明るい時間のため、まだ人はたくさんいる。その人々にどう思われるかなど気にせず私は美術館まで全力で駆け抜けた。
入口についたと同時に五時になった。私の持つチケットは日時指定券である。入館する日付と受付時間が指定されているものであり、時間を過ぎると効力を失う。私の持つチケットの受付時間は四時半から五時である。門前払いされる恐怖に震えながら入口の前に立つ係員にチケットを見せる。私の恐怖とは裏腹に係員は極めてにこやかに行列へ案内してくれた。はやり病のせいで特別展示を見るためには日時指定券が必要であり、入場制限の一環で一定時間に一定の人数しか展示室への入室が認められない。
結構な人数が列をなしていた。しかし案外早いペースで入場できるようだ。しかも、行列に並ぶ分遅延が発生するため、指定した時間を若干過ぎても問題なかろう。

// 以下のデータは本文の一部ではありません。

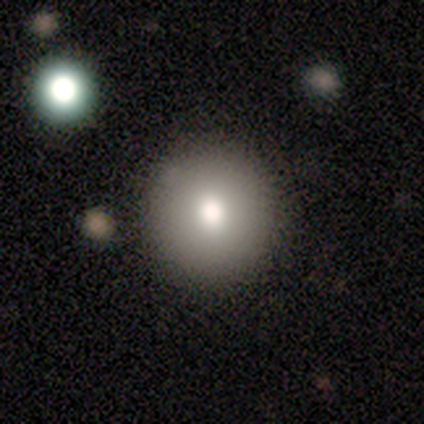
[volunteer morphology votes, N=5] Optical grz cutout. It shows a featured or disk galaxy (60%) with no bar (100%), no spiral arms (100%) and a moderate central bulge (67%). Merging: none (80%).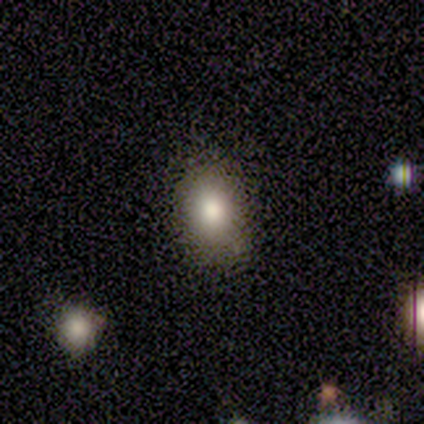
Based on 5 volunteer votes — Smooth or featured? 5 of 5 (100%) said smooth. How rounded? 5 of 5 (100%) said in between. Merging? 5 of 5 (100%) said none.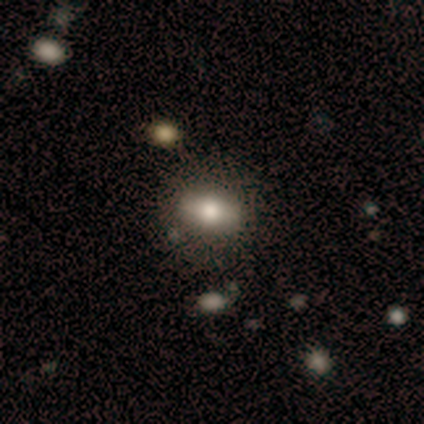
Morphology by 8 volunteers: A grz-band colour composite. It shows a smooth galaxy with no disk features (50%) that is in between round and cigar-shaped (100%). Merging: none (83%).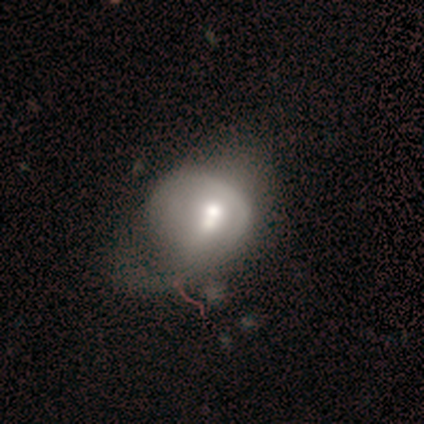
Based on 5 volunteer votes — A star or artifact, not a galaxy (60%).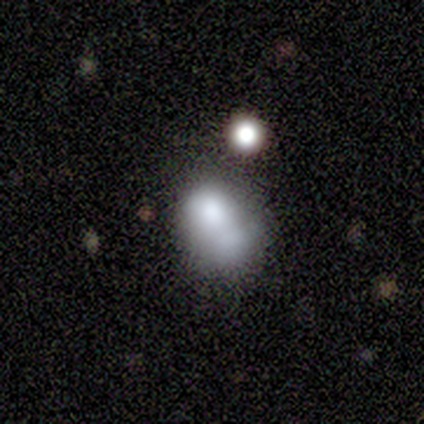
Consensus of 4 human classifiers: Smooth or featured: smooth — 100%
How rounded: in between — 100%
Merging: minor disturbance — 75% (merger — 25%)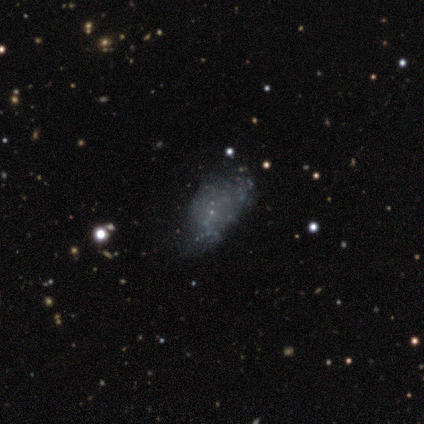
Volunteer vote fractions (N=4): A smooth galaxy with no disk features (50%) that is in between round and cigar-shaped (100%).

Vote fractions:
- Smooth or featured? smooth: 50% / featured or disk: 25% / star or artifact: 25%
- How rounded? in between: 100% / round: 0% / cigar-shaped: 0%
- Merging? minor disturbance: 67% / none: 33% / major disturbance: 0% / merger: 0%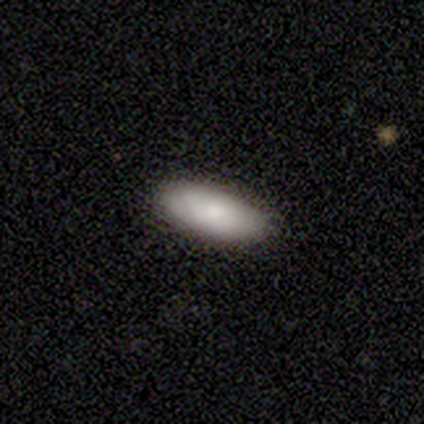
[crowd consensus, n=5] A smooth galaxy with no disk features (100%) that is in between round and cigar-shaped (100%). Merging: none (100%).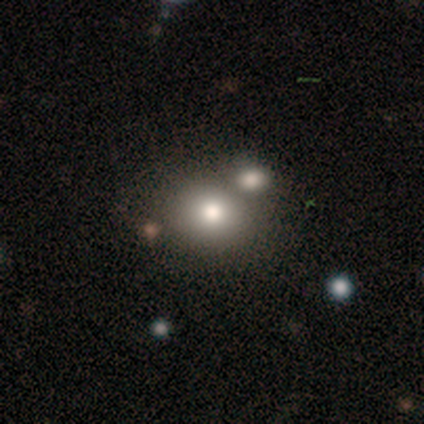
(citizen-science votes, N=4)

行列の最後尾に並んだが、私は落ち着けなかった。走ったせいで上がった息はまだ収まっていない。また、これから体験する贅沢な時間への期待が私の鼓動をさらに早めた。私の後ろに女子大学生の二人組が並んだ。この特別展示には幅広い年齢層の人々が訪れている。男女比はほぼ半分に思える。
慣れない一人暮らしに私の身心は疲弊していた。都会の綺麗とは言えない空気と水のせいで私の体は内側と外側から蝕まれていた。さらに学校がある上に家事をすべて自分でこなさなくてはならないため、常に時間に追われており心が休まる瞬間が寝る時しかない。その寝る時間というのも生活習慣の乱れのせいでまともな時間に寝て起きることが出来なくなっていた。私は高校に在学中は自信に満ち溢れていたのだが、今ではその自信も揺らぎに揺らぎ、自分が何者であったかも少し危うくなっていた。そんな中、ひと時の癒しを求めてこの美術館に足を運んだ。

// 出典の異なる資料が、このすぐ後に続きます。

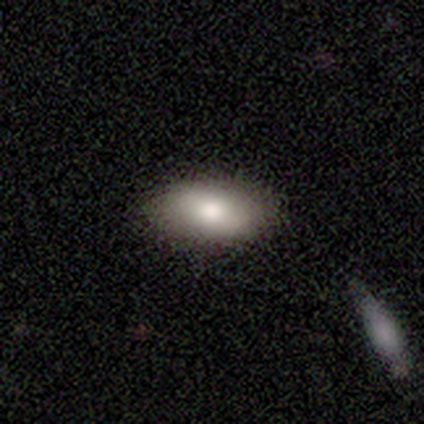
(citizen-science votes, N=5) Smooth or featured: smooth — 100%
How rounded: in between — 100%
Merging: none — 80% (minor disturbance — 20%)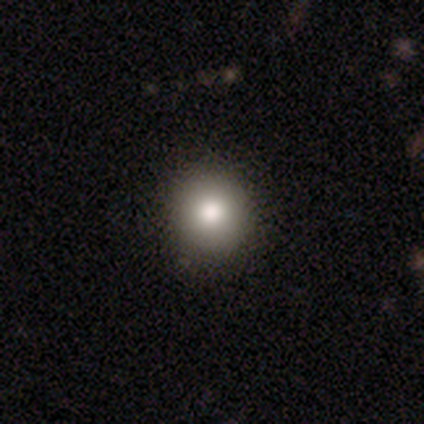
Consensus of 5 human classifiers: A smooth galaxy with no disk features (60%) that is round (100%).

Vote fractions:
- Smooth or featured? smooth: 60% / featured or disk: 40% / star or artifact: 0%
- How rounded? round: 100% / in between: 0% / cigar-shaped: 0%
- Merging? none: 100% / minor disturbance: 0% / major disturbance: 0% / merger: 0%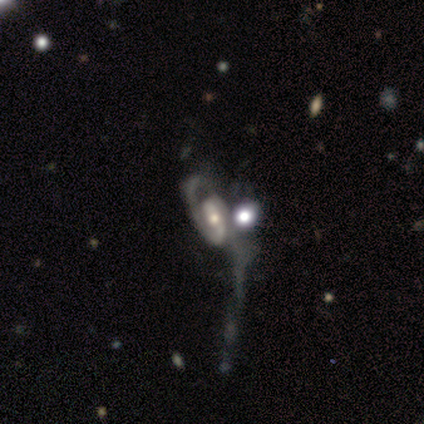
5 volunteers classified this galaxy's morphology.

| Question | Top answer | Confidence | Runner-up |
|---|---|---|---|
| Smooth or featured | featured or disk | 80% | star or artifact (20%) |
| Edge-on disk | no | 100% | — |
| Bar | no | 75% | strong (25%) |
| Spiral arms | yes | 50% | tied: no (50%) |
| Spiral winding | tight | 100% | — |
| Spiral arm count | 2 | 100% | — |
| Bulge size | small | 50% | large (25%) |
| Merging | major disturbance | 100% | — |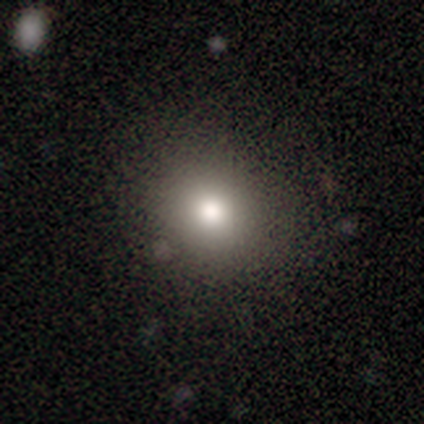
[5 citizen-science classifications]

この特別展示というのはイギリスの国立美術館のコレクションを展示している。コレクションを海外に持ち出すのは初の試みだそうだ。何といってもこの展示の目玉はオランダが生んだ後期印象派の巨匠フィンセント・ファン・ゴッホの「ひまわり」だ。私は印象派の絵画を愛してやまない。特にクロード・モネとゴッホの絵画が好きだ。ずっと現物をこの目で見たいと思っていたがその夢がこれから叶う。好きな人に告白する前というのはこのような感覚なのだろうか。全ての感覚が鈍り、自分が現実の中にいることが信じられない。もしかしたら自分は夢の中に迷い込んだのではないか?どちらにせよ、興奮と先程走った疲労で鼻息が荒くなっていた。マスクのせいで呼吸がしにくいため、酸素が足りなくなりそうだ。

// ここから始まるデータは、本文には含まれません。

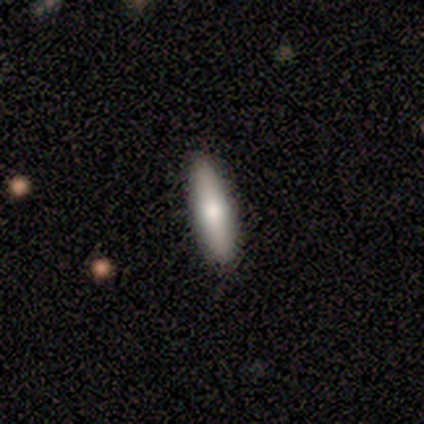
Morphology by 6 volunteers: This is clearly a smooth galaxy (100%). How rounded: likely cigar-shaped (67%). Merging: clearly none (83%).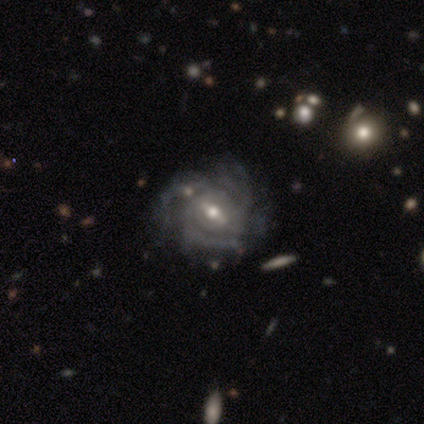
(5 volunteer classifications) smooth-or-featured: featured or disk: 100% | smooth: 0% | star or artifact: 0%
  disk-edge-on: no: 100% | yes: 0%
    bar: weak: 60% | no: 40% | strong: 0%
    has-spiral-arms: yes: 100% | no: 0%
      spiral-winding: tight: 100% | medium: 0% | loose: 0%
      spiral-arm-count: 4: 60% | 3: 20% | can't tell: 20% | 1: 0% | 2: 0% | more than 4: 0%
    bulge-size: small: 80% | moderate: 20% | dominant: 0% | large: 0% | none: 0%
  merging: none: 100% | minor disturbance: 0% | major disturbance: 0% | merger: 0%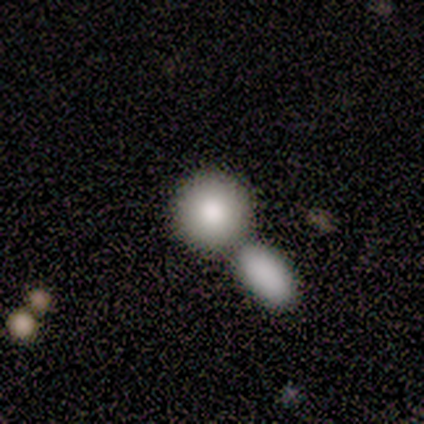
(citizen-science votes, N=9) Q: Smooth or featured?
A: smooth (78%); runner-up: featured or disk (22%)
Q: How rounded?
A: round (100%)
Q: Merging?
A: merger (56%); runner-up: none (44%)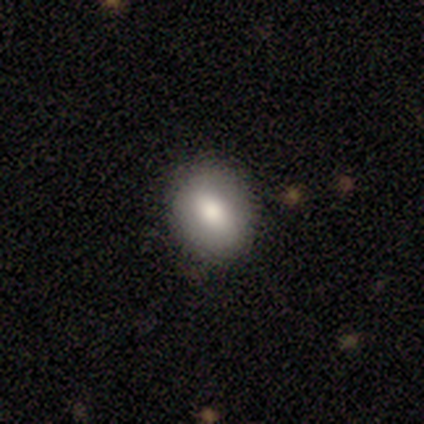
Smooth or featured: smooth — 60% (featured or disk — 40%)
How rounded: round — 67% (in between — 33%)
Merging: none — 80% (minor disturbance — 20%)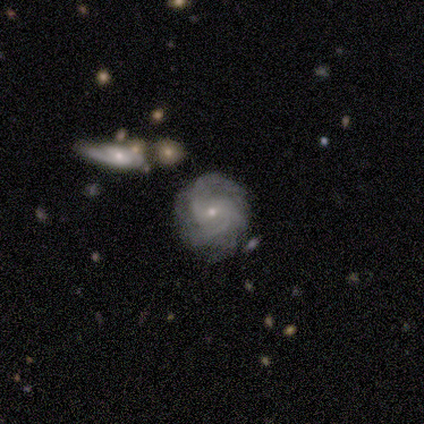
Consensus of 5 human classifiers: Smooth or featured?
  - featured or disk: 80% *
  - star or artifact: 20%
  - smooth: 0%
Edge-on disk?
  - no: 100% *
  - yes: 0%
Bar?
  - no: 75% *
  - weak: 25%
  - strong: 0%
Spiral arms?
  - yes: 75% *
  - no: 25%
Spiral winding?
  - medium: 67% *
  - tight: 33%
  - loose: 0%
Spiral arm count?
  - 2: 33% * (tied)
  - 3: 33% * (tied)
  - can't tell: 33% * (tied)
  - 1: 0%
  - 4: 0%
  - more than 4: 0%
Bulge size?
  - small: 100% *
  - dominant: 0%
  - large: 0%
  - moderate: 0%
  - none: 0%
Merging?
  - none: 75% *
  - minor disturbance: 25%
  - major disturbance: 0%
  - merger: 0%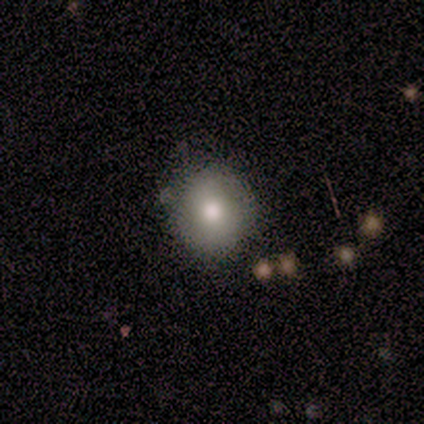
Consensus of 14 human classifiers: Smooth or featured: smooth — 79% (featured or disk — 21%)
How rounded: round — 91% (in between — 9%)
Merging: none — 93% (minor disturbance — 7%)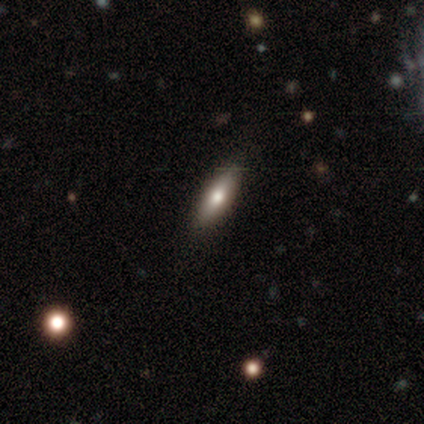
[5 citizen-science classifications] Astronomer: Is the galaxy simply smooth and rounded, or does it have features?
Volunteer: smooth — 60%.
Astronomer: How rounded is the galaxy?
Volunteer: cigar-shaped — 100%.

夢見心地でいると、私と数人の番が来た。チケットを見せ、階下へ移動する。地下は開けており、さらに受付があった。受付嬢にチケットを手渡し、受付嬢がチケットの端を切り離し、私は控えを受け取った。右手の壁にはこの特別展の大きなポスターが掲げられ、その隣に展示室への自動ドアがあった。私は自動ドア脇のパンフレットを一部貰ってから中へ入る。
展示室はやや涼しく、湿度は低めであった。
私は最近まで全く美術と関わりのない日々を送ってきたため、美術に関する理論はとんと見当がつかないが自分が持つ教養と語彙を総動員してこの美しさを表現しようと思う。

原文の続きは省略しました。